The whole and its parts

The whole & its parts

Collective Carelessness

Crisis do many things, one of them is teaching.

They are moments during which change is being forced on those involved. Our astonishment leads us to look back and think about the paths leading to the crisis. Our will to survive leads us to engage with the situation and invest in a search for alternatives.

Claire Pointing shared such an analysis, focusing on the meaning of work as it has changed over the last 40 years. Her piece allows for an inner view on the pursuit of the short term gain leading to an economy and society that now resembles a house of cards.

Looking at it from a longer-term perspective it seems that the Roman patronage system evolved along with history while regularly adapting the reciprocity ethics of the system. Naturally, the context also shifted, the last of which is the industrial revolution establishing the systems of scalability and process orientation. Workers could now contribute to something larger than themselves and take up a small part of the work within the process of value creation. They shifted from handling the process on their own to become a part of it. To ease that shift, education reinforced the idea that one person could hold the knowledge which others then had to use to be able to participate.

The shift to process orientation transformed the idea of individual responsibility and ability to tend to one’s future.

The installment of scalability established measurement and the ideal of performance as a path towards belonging.

Since then, the idea of the self evolved to include a desire for meaning. It generated a search for purpose, calling, or personal why that changed the idea of what meaningful is.

Meaningful seems to have become an idea to have visibility and impact at scale.

With the digital world at hand and an ability to create presence via social media at a previously unimaginable scale, mainstream meaning has become measurable via clicks.

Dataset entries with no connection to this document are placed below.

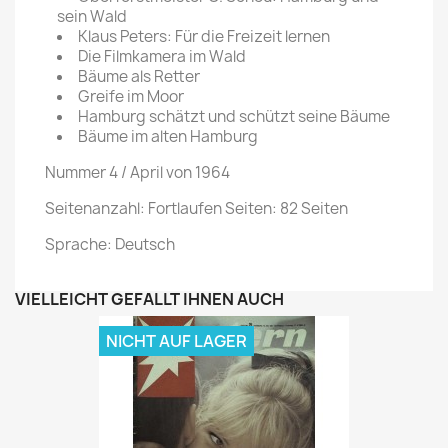
sein Wald
Klaus Peters: Für die Freizeit lernen
Die Filmkamera im Wald
Bäume als Retter
Greife im Moor
Hamburg schätzt und schützt seine Bäume
Bäume im alten Hamburg
Nummer 4 / April von 1964
Seitenanzahl: Fortlaufen Seiten: 82 Seiten
Sprache: Deutsch
VIELLEICHT GEFÄLLT IHNEN AUCH
NICHT AUF LAGER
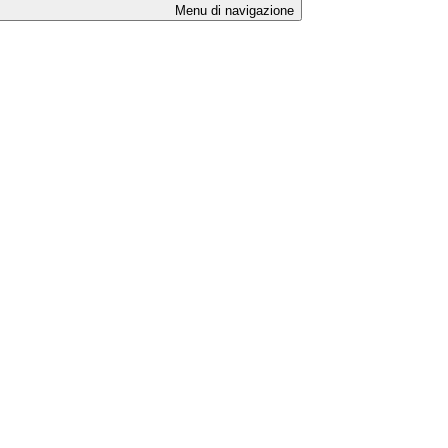
Menu di navigazione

Focus shifts. Meaning shifts.

What doesn’t change is the need to organize ourselves as a group. To live in an environment that allows for satisfaction of our needs. To feel a sense of belonging. To create a sense of welcoming. To have a sense of agency as a group.

It’s a posture of care we take up. It describes our attitude towards others, life, and ourselves.

Reading Claire’s piece yesterday I had a sense of collective carelessness. I think that what I wanted to describe with that idea is how the pursuit of focus and meaning as given by others disconnects us from a posture of care. By leaning into an overwhelm of expectations simple truths disappear out of sight.